Required action
Can you write out the records from their first line through the line containing "-in สวย ๆ แต่ไม่รู้จะเริ่มยังไง? ให้", putting "ค่าจ้าง" in place of "ค่าแรง" and leaving everything else unchanged?

----- Data supplied -----

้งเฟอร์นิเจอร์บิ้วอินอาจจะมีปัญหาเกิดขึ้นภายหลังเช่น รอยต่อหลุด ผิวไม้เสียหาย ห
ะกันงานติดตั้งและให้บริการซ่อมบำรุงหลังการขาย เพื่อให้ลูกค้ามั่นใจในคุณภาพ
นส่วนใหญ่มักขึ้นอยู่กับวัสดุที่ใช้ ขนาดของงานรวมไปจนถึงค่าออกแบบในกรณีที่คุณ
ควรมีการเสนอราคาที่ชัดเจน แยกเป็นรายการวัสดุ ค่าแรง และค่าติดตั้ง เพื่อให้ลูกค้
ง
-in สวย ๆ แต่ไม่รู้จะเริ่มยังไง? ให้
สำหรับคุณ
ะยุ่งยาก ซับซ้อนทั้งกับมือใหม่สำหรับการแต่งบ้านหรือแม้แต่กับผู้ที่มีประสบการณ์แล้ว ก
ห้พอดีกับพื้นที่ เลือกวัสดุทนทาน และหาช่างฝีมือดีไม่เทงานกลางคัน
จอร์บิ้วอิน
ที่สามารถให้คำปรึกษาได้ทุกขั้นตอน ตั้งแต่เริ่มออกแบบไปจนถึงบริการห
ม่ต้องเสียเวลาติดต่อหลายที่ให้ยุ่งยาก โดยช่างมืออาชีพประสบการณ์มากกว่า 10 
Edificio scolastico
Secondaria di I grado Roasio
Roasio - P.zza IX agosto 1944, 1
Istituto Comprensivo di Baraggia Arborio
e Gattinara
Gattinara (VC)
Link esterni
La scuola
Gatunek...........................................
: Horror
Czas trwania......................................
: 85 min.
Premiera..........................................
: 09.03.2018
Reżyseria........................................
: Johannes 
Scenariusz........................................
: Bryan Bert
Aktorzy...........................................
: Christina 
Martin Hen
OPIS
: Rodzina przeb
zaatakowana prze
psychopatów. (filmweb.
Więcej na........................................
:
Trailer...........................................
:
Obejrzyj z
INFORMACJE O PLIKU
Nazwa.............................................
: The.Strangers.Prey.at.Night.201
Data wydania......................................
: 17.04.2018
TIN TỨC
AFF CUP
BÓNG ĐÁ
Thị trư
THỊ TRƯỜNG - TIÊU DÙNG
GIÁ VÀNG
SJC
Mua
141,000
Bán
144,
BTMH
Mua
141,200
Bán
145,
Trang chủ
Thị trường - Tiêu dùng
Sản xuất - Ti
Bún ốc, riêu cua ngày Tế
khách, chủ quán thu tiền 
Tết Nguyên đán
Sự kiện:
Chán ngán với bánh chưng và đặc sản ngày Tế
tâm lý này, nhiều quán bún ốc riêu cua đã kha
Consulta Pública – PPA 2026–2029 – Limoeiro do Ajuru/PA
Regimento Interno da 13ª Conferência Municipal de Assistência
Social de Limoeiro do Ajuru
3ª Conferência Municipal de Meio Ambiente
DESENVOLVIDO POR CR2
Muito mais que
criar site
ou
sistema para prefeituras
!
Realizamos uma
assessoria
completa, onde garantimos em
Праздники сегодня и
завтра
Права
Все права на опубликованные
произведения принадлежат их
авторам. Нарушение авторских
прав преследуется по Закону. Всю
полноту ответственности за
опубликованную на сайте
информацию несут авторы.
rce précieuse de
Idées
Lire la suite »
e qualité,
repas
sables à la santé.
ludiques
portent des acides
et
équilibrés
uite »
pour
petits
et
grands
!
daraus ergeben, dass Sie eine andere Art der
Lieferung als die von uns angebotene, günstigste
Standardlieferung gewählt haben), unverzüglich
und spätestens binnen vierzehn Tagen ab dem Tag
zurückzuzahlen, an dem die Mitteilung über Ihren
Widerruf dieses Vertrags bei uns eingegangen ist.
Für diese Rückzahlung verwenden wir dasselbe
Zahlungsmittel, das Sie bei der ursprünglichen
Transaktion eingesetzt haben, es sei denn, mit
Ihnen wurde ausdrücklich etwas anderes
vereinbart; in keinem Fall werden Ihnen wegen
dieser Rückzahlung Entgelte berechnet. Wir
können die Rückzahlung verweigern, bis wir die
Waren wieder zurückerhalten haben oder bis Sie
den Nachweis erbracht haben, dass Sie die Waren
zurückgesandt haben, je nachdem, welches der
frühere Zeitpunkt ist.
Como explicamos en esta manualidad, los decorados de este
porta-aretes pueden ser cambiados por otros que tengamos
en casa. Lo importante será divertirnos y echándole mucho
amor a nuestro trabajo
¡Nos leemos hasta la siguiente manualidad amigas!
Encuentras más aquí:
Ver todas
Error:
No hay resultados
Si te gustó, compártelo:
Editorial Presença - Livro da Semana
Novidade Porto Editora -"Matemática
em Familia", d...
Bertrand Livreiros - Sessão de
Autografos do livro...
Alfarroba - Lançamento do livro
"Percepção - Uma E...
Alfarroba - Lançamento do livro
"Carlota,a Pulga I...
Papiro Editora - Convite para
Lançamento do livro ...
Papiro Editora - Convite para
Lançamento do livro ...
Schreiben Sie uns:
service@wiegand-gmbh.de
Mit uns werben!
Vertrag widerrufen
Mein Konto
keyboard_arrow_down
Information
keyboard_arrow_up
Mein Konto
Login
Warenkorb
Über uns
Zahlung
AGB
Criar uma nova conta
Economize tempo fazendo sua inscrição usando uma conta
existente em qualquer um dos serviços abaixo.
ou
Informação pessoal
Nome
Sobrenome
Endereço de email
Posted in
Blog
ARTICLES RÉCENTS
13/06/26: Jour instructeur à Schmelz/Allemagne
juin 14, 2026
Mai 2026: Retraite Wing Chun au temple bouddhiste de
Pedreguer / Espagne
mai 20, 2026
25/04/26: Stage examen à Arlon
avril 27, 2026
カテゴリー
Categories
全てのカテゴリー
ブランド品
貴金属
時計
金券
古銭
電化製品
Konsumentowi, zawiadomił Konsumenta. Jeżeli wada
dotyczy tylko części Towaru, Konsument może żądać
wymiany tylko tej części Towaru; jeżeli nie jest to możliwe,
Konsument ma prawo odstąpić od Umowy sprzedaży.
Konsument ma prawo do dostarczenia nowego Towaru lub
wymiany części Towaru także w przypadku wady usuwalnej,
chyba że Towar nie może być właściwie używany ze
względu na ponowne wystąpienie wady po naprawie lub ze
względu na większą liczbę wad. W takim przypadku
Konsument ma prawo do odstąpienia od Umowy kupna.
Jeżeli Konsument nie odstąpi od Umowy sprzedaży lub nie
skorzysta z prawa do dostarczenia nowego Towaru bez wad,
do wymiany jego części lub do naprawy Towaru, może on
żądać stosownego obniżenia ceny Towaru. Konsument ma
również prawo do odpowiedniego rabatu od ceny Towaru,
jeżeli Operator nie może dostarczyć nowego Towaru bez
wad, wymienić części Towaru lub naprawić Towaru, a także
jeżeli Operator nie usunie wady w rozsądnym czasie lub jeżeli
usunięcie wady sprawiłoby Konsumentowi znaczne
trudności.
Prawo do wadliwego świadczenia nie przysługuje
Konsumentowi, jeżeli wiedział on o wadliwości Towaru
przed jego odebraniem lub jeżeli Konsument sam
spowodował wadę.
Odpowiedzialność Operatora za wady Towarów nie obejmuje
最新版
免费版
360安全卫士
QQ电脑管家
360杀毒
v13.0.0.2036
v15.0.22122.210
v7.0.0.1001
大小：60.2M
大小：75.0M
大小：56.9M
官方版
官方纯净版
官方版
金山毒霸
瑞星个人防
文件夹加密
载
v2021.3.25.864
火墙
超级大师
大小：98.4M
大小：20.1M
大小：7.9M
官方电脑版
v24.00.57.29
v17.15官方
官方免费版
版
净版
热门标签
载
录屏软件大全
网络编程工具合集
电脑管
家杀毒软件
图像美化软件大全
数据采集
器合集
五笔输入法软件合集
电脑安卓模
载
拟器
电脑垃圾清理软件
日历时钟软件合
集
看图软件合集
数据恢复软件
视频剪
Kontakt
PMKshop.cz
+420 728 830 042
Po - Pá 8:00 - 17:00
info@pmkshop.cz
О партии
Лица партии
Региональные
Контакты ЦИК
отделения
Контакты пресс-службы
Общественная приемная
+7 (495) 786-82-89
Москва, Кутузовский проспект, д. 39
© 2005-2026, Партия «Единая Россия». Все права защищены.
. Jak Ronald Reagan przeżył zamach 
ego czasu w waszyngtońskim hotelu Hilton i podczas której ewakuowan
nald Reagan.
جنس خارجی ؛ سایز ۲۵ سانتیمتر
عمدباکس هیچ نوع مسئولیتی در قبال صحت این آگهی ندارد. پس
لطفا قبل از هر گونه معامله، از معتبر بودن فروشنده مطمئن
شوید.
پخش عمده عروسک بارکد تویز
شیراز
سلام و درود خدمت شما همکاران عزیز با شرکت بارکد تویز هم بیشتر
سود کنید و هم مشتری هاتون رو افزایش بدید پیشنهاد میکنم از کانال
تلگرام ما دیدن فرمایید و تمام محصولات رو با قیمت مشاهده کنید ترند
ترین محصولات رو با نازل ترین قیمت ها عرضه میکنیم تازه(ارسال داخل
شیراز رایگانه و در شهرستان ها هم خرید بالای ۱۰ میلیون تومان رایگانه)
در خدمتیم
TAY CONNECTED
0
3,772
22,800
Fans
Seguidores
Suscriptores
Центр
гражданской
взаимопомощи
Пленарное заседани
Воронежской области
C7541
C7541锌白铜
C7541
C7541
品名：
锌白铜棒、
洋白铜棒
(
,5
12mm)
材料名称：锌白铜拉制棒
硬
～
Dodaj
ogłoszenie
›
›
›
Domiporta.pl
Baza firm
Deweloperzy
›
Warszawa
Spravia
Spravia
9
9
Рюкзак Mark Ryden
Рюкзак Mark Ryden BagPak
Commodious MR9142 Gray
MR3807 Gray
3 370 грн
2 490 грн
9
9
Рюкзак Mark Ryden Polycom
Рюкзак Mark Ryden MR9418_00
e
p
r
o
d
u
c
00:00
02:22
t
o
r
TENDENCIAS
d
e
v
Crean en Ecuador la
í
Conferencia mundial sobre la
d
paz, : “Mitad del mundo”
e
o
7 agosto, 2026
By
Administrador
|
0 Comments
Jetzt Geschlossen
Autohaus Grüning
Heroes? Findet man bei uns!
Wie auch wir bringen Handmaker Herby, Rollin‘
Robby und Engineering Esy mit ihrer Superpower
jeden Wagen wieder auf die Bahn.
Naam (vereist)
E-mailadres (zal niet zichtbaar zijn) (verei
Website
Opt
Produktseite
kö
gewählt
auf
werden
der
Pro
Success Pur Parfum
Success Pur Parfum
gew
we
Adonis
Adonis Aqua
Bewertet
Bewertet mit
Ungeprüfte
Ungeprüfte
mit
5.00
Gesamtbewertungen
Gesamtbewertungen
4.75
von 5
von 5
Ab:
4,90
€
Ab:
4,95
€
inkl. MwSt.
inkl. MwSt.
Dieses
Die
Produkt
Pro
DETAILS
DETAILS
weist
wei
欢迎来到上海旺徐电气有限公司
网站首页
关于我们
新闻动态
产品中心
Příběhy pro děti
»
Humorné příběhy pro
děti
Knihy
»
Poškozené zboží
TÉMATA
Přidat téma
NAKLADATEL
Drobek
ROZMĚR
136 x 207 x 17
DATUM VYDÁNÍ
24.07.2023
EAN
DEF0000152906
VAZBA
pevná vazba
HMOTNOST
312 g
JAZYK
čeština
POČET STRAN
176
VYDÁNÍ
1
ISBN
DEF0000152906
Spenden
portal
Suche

-----

Written solution
้งเฟอร์นิเจอร์บิ้วอินอาจจะมีปัญหาเกิดขึ้นภายหลังเช่น รอยต่อหลุด ผิวไม้เสียหาย ห
ะกันงานติดตั้งและให้บริการซ่อมบำรุงหลังการขาย เพื่อให้ลูกค้ามั่นใจในคุณภาพ
นส่วนใหญ่มักขึ้นอยู่กับวัสดุที่ใช้ ขนาดของงานรวมไปจนถึงค่าออกแบบในกรณีที่คุณ
ควรมีการเสนอราคาที่ชัดเจน แยกเป็นรายการวัสดุ ค่าจ้าง และค่าติดตั้ง เพื่อให้ลูกค้
ง
-in สวย ๆ แต่ไม่รู้จะเริ่มยังไง? ให้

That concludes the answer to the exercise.